3 Evaluation Desiderata

This section discusses how a sensible evaluation of the pruning of a conceptualization can be carried out.

User Parameters

As discussed in the previous section the ontology pruning process may be influenced by the user using several parameters. The evaluation should clarify the effects of the three main parameters frequency weighting measure (TF, TF/IDF), granularity (One, All) and ratio on the output. Second, we may evaluate the effects of the two approaches on concept identification (Vector, Trie).

Resource Selection

Naturally, the effects of pruning highly depends on the used document collections and the input conceptualization. We have to ensure that the document sets contain approximately the same amount of textual data (cf. Section 4.1). This guarantees that the absolute number of terms is comparable in the TF measure. When using the TF/IDF measure the absolute numbers are relativized through the size of the corpus, hence the size of both corpora must not necessarily be similar.

Human Cross-Validation

The evaluation of the results of pruning cannot only be based on measures like size and other statistical characteristics of the output.

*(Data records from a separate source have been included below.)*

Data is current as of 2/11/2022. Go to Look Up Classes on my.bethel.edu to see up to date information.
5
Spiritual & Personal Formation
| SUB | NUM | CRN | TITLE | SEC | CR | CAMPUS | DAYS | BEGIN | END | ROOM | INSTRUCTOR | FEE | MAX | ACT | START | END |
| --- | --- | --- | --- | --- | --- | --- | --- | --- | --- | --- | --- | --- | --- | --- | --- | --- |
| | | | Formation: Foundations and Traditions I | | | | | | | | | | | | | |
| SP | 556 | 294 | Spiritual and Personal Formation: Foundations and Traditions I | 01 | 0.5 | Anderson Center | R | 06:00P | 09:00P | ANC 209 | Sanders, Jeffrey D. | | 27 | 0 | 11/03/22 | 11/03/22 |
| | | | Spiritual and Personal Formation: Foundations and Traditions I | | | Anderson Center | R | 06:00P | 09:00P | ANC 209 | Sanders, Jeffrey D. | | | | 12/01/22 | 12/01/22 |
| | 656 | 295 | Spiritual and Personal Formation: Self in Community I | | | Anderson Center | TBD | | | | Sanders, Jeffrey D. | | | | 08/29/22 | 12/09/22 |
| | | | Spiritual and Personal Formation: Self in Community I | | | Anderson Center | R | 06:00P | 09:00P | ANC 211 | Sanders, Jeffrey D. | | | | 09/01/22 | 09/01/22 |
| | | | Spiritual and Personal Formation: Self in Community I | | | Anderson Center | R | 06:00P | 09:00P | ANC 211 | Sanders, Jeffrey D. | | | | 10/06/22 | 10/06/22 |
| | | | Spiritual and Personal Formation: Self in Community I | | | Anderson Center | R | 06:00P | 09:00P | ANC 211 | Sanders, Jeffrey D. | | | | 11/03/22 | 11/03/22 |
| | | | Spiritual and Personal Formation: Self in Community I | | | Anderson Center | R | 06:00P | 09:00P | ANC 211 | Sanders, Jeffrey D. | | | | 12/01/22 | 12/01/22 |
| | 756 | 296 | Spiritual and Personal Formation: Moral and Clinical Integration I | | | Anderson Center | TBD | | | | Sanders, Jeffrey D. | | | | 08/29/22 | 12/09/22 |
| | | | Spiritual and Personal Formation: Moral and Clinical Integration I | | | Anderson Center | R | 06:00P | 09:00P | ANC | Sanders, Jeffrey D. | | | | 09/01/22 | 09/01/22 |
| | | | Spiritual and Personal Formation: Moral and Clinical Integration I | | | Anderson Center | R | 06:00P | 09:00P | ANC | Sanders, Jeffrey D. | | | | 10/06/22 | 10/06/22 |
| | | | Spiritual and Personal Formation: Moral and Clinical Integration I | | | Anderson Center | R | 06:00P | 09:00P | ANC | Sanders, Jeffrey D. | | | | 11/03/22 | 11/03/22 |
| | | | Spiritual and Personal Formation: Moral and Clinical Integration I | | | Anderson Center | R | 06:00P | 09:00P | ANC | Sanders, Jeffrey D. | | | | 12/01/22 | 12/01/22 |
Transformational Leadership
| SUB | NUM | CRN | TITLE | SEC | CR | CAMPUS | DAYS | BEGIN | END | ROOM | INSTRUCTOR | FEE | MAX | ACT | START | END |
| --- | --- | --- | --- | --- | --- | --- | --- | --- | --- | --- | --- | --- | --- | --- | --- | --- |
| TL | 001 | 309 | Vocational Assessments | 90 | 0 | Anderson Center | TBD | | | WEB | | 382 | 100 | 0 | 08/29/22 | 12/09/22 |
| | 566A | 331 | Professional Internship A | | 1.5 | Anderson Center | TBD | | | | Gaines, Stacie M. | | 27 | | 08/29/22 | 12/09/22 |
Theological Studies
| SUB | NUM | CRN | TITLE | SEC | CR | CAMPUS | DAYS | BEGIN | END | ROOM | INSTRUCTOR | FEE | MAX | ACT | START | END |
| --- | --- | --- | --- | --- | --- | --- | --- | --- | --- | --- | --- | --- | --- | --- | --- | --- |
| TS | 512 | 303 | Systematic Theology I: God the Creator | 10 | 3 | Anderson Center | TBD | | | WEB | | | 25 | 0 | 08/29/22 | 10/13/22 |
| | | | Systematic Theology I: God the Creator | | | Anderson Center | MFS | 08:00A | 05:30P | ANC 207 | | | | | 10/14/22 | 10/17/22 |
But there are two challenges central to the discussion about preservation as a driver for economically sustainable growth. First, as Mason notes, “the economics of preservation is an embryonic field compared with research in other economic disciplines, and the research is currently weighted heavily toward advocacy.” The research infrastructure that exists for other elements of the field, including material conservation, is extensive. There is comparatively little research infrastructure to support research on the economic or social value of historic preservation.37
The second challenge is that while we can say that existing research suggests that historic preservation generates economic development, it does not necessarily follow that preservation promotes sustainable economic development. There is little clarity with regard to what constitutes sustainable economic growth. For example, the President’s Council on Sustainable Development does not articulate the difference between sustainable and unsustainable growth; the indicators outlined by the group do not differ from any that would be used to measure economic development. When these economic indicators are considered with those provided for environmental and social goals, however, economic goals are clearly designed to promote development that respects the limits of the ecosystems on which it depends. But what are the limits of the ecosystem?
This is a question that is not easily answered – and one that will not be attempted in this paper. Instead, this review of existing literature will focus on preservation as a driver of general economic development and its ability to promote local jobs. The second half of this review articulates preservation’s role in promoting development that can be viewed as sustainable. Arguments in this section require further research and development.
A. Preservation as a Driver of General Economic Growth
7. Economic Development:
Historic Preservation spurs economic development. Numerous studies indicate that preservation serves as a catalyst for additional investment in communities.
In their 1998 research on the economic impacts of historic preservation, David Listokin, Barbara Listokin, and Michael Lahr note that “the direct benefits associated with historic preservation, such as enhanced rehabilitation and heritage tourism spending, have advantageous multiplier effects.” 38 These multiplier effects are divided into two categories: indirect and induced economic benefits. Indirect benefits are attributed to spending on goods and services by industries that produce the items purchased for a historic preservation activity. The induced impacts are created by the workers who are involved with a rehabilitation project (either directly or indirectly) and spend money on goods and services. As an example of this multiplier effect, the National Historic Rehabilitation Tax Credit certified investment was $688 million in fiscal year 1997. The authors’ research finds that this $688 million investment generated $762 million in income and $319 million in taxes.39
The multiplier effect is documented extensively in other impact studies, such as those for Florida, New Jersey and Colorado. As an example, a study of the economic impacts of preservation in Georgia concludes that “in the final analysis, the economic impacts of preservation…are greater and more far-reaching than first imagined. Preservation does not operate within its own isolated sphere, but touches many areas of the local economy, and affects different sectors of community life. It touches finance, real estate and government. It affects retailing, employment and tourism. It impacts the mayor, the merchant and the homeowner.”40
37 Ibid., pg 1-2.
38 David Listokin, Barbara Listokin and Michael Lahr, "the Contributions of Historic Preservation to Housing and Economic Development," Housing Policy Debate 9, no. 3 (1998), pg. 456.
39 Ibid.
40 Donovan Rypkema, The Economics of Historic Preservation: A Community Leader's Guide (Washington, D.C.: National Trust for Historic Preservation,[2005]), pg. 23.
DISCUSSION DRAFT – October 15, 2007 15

Instead, an empirical evaluation by subject specialists who assess the output has to be carried out. Only subject experts can evaluate the relevance of the extracted concepts and of their descriptiveness towards the specified domain. It is impossible to evaluate each individual output in practise.

Therefore, we base the assessment on the comparision of the pruning output with a gold-standard ontology which includes only the concepts from the source ontology that have determined to be domain relevant by the subject specialists. Thereby we can study the effects of different parameters with respect to overlap between pruned and assessed ontologies.